■ PROBLEM DETAILS: Please count the lines in the material below that include "Георгия". Reply with the number alone.

■ DATA EXTRACT:
==============================
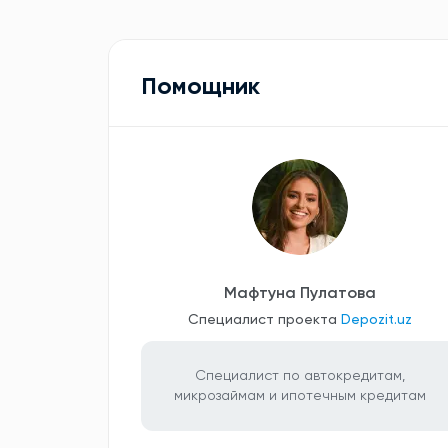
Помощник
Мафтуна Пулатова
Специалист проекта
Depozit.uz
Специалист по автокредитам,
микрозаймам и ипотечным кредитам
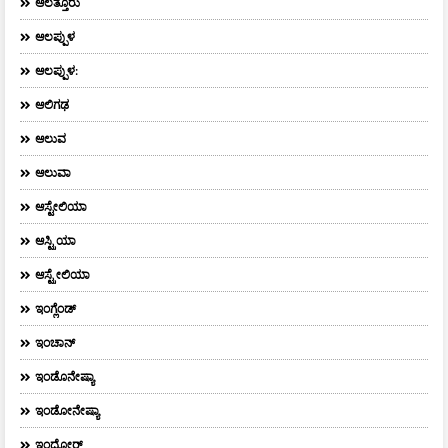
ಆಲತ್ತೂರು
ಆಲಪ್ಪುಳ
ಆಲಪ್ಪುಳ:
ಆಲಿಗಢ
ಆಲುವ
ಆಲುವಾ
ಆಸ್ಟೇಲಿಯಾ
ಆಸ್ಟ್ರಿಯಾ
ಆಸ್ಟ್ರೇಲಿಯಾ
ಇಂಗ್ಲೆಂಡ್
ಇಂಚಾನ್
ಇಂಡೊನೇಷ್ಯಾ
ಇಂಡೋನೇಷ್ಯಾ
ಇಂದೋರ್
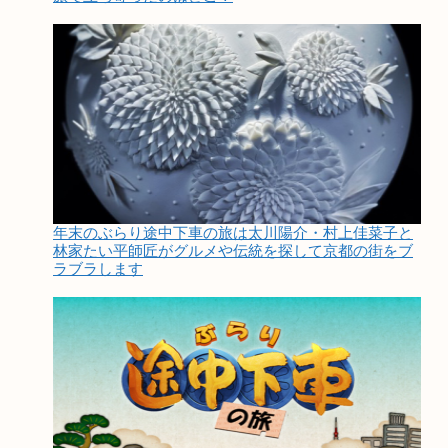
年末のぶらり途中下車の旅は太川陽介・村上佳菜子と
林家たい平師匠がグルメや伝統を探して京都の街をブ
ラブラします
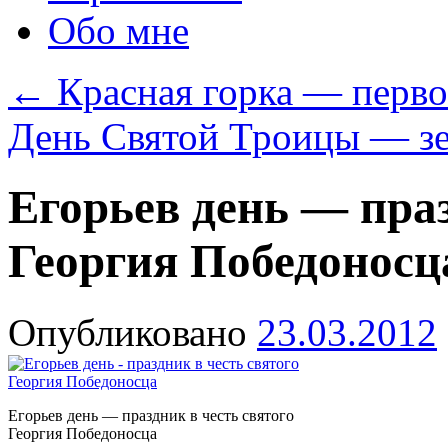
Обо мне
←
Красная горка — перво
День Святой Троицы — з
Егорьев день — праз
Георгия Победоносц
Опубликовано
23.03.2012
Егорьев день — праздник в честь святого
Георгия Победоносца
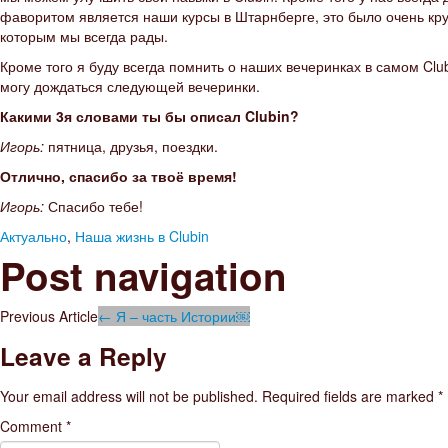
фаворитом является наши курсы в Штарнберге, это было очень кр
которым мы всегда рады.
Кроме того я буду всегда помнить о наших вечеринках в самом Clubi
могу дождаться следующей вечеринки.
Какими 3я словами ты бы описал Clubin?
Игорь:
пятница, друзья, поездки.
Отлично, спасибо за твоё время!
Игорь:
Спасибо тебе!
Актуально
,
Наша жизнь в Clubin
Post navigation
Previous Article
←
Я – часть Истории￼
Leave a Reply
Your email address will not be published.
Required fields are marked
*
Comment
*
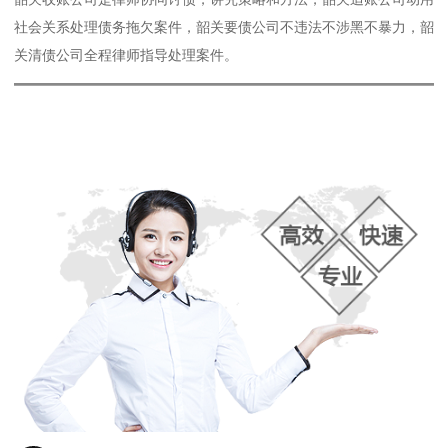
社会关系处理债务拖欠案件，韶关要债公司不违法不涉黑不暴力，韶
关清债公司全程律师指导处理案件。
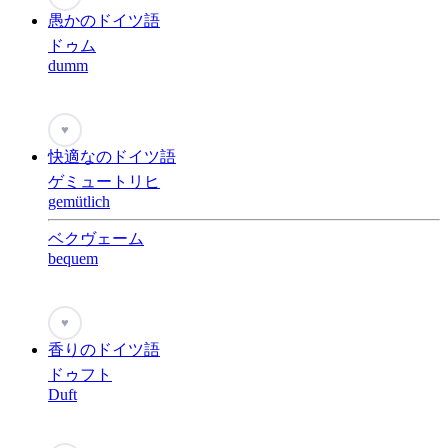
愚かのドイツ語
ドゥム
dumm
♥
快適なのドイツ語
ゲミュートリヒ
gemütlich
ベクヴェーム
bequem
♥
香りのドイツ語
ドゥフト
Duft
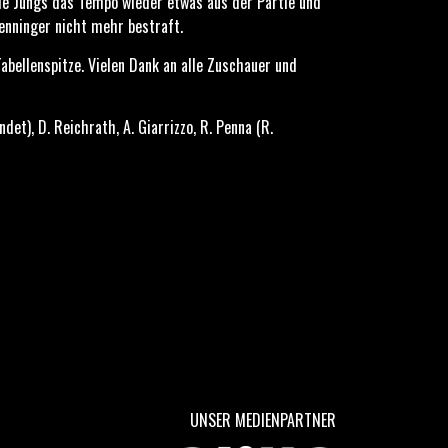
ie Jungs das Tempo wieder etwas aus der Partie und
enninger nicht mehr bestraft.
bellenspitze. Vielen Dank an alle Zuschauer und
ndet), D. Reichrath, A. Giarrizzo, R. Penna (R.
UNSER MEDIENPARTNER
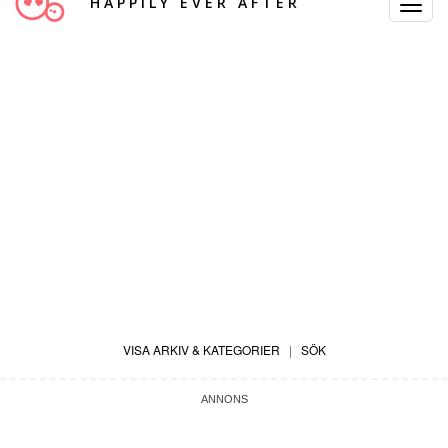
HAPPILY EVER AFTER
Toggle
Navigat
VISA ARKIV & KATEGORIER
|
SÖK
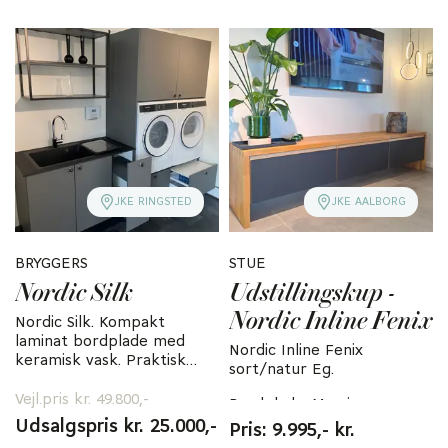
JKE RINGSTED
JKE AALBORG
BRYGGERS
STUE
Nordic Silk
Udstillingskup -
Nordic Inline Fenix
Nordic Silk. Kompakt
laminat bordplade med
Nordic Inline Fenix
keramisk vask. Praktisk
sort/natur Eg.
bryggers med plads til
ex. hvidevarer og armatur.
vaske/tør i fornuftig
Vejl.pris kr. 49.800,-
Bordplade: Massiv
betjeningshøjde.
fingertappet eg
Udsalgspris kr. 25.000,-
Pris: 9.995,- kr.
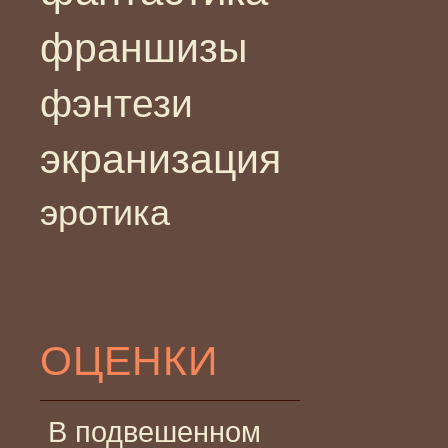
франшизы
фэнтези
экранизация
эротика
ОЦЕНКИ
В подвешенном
==============================
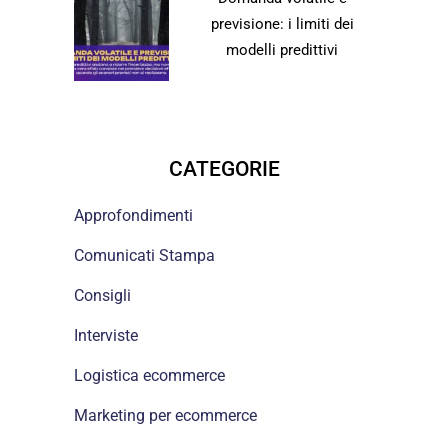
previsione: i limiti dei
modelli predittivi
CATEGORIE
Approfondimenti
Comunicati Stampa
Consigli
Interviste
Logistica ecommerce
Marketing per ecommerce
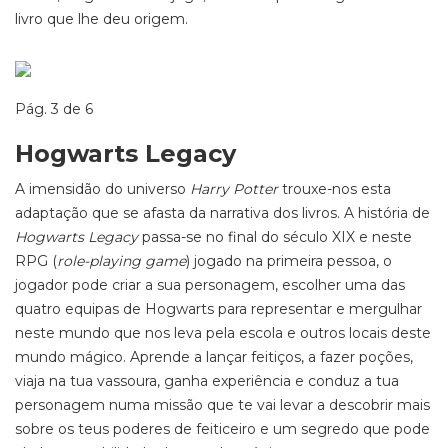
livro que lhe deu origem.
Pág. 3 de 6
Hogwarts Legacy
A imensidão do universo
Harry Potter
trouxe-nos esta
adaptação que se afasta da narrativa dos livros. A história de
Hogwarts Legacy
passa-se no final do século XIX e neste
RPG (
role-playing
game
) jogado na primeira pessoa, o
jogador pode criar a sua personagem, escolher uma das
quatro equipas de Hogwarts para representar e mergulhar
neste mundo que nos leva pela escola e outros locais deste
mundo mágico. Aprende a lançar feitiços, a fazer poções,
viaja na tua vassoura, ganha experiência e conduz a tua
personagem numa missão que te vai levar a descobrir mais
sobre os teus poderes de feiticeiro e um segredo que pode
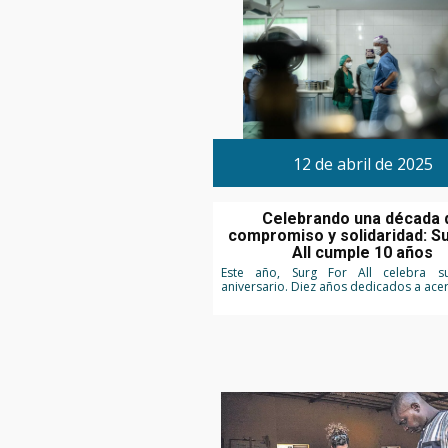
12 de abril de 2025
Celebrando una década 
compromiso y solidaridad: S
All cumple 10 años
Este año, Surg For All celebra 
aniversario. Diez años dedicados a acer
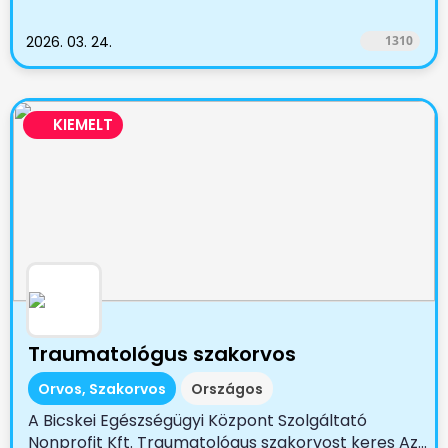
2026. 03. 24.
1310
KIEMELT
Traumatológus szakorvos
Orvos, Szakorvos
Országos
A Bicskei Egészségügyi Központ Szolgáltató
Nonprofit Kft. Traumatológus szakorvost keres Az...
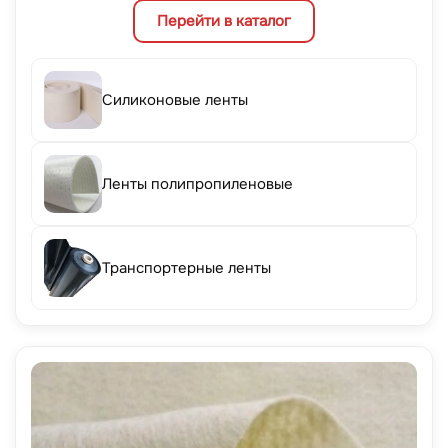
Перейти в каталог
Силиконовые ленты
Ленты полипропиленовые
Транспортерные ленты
==============================
■ ANSWER BELOW: 2